In the above, the present invention has been described through an embodiment. Although the specific parts are not shown in this figure, for example, dielectrics, lift pins, chambers, refrigerant flow control valves and the like will be apparent to those of ordinary skill in the art. Therefore, those skilled in the art can make various modifications without departing from the spirit and scope of the present invention.

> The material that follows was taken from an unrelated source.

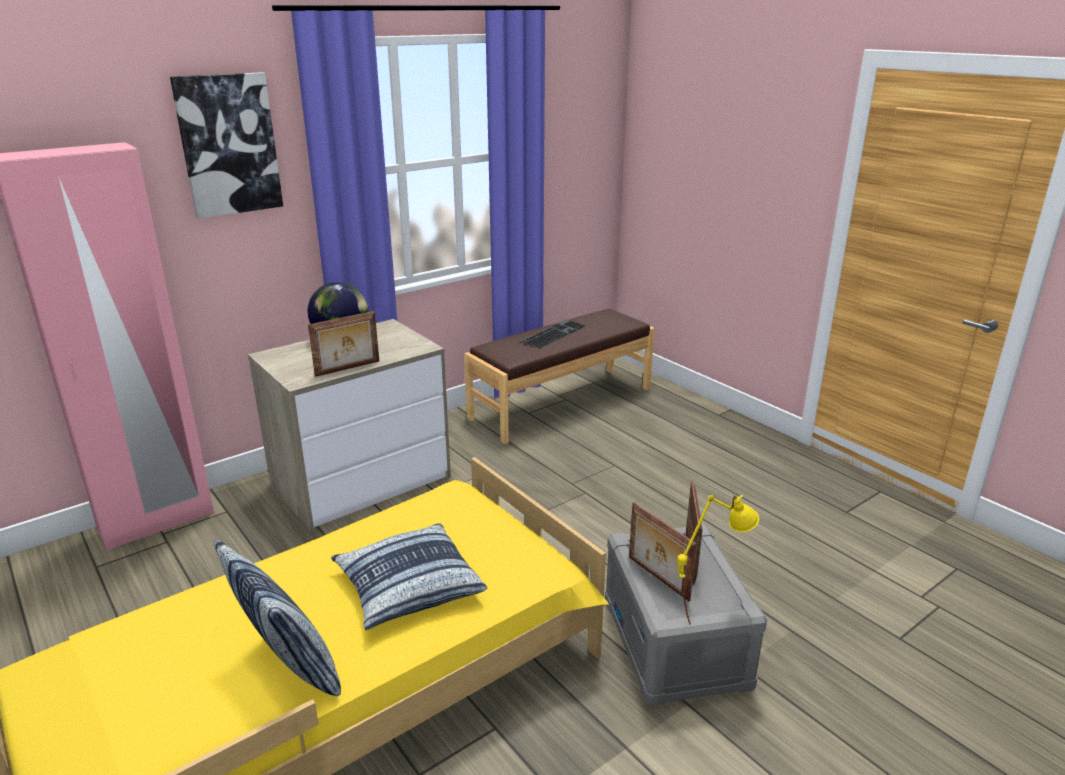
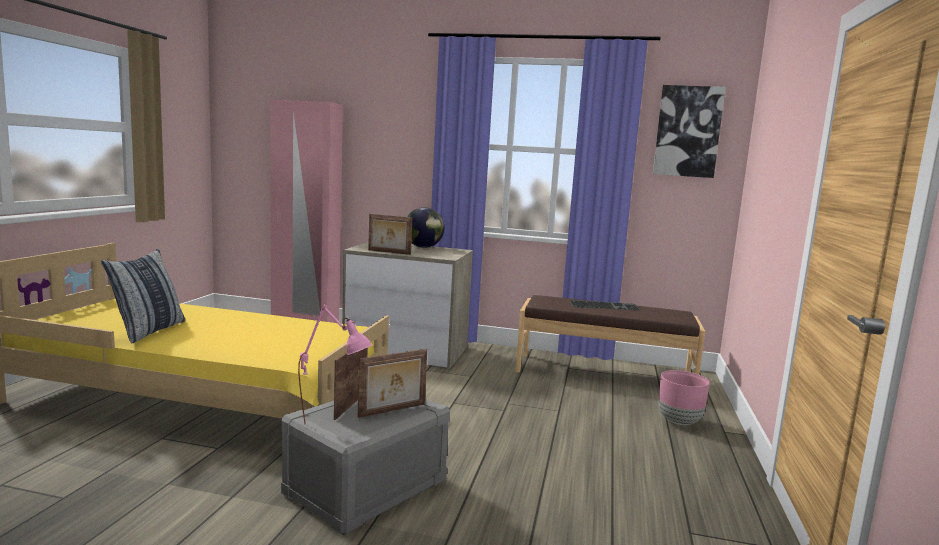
camera: 50 degrees right, 15 degrees down
picture [170,72,283,219] -> picture moved to [653,85,726,178]
pillow [331,523,487,630] -> none
yellow table lamp [677,495,759,624] -> pink table lamp [298,305,372,425]
none -> pink planter [658,370,709,425]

According to the configuration of the present invention described above, it is possible to prevent the leakage of the refrigerant from the electrostatic chuck can suppress the partial pressure drop of the reaction gas supplied in the reaction chamber and distortion of the reaction gas flow. Accordingly, it is possible to prevent nonuniformity of the film quality formed or etched on the semiconductor substrate. In addition, by preventing leakage of the refrigerant, not only the pressure of the refrigerant can be maintained uniformly, but also a uniform heat transfer effect can be realized, and the temperature of the semiconductor substrate can be maintained uniformly.

Claims (6)

In the electrostatic chuck which attaches a wafer to the upper surface, A refrigerant supply hole through which the refrigerant is supplied; And a coolant collection hole for re-collecting the coolant. The method of claim 1, The electrostatic chuck further comprises a flow path portion for moving the refrigerant. The method of claim 2, The flow passage portion is formed on the upper surface of the electrostatic chuck. The method of claim 1, The coolant supply hole is formed in the center or the outer portion of the upper surface of the electrostatic chuck, characterized in that it has one or more. The method of claim 1, The coolant collection hole is formed in the central portion or the outer portion of the upper surface of the electrostatic chuck, characterized in that it has one or more. The method of claim 1, Electrostatic chuck characterized in that the supply pressure and the collection pressure of the refrigerant is adjustable.